Falls are a leading cause of injury among Chinese children, especially in rural areas. We evaluated a classroom-embedded, two-phase add-on school program integrating Health Belief Model (HBM)-guided education with supervised in-class balance training in rural Shantou, China.

Methods

We conducted a two-school, controlled before-and-after evaluation in rural Shantou with school-level allocation. The intervention school received monthly HBM-guided education during months 1–12 and supervised, zero-equipment balance training delivered twice weekly during months 7–12; the comparison school continued usual health education.The primary outcome was the rate of fall-related injuries during the 12-month period. Secondary outcomes were the proportion of students with ≥ 1 fall-related injury and balance performance. Difference-in-differences (DID) compared pre-post changes in balance between groups with 95% CIs.

Results

We analyzed 381 students (intervention = 198; control = 183; mean age 10.07 [SD 1.39] years; 195 [51.18%] boys).
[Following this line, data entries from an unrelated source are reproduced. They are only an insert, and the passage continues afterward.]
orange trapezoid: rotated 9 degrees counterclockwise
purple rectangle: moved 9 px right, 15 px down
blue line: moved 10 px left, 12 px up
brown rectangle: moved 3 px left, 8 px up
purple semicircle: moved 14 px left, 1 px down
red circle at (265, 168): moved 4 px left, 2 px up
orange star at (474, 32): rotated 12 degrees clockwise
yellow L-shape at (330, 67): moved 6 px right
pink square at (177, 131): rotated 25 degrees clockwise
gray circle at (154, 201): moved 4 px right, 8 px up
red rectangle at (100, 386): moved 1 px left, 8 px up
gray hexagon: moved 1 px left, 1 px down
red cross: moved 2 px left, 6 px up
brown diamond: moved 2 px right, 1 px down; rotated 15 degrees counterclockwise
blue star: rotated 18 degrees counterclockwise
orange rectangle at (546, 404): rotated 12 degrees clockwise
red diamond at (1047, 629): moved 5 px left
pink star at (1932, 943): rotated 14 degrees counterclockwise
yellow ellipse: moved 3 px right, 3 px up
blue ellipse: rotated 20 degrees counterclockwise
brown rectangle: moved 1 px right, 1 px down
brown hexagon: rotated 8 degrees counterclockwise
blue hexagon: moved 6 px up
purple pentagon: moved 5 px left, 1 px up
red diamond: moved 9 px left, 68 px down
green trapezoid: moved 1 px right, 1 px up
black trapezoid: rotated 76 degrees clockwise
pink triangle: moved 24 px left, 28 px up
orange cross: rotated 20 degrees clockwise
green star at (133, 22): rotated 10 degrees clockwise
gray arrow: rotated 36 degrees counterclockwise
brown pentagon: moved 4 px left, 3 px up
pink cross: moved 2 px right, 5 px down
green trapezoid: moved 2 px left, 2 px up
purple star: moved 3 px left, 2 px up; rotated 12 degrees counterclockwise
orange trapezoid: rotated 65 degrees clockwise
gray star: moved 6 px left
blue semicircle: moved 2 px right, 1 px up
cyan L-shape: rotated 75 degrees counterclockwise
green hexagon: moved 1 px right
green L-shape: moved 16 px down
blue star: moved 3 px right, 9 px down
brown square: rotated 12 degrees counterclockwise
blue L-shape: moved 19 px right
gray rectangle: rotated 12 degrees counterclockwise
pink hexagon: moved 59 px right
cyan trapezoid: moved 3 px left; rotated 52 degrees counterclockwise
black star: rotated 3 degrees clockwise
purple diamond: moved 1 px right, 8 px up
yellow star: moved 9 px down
Adjusted analyses showed a lower rate of fall-related injuries in the intervention versus control group (IRR 0.54, 95% CI 0.29–0.98). The proportion of students with ≥ 1 fall-related injury did not differ significantly. Balance improved more in the intervention group, the DID showed a 1.94-second increase (95%CI, 0.18 to 3.70) in eyes-closed marching-in-place time, a 0.62-second decrease (95%CI, -1.22 to -0.02) in balance-beam time, and a 0.43-point increase (95%CI, 0.003 to 0.87) in one-leg standing with eyes closed.

Conclusion

A 12-month classroom-embedded two-phase add-on program combining HBM-guided monthly education with supervised in-class balance training reduced the rate of fall-related injuries and improved balance among primary schoolchildren.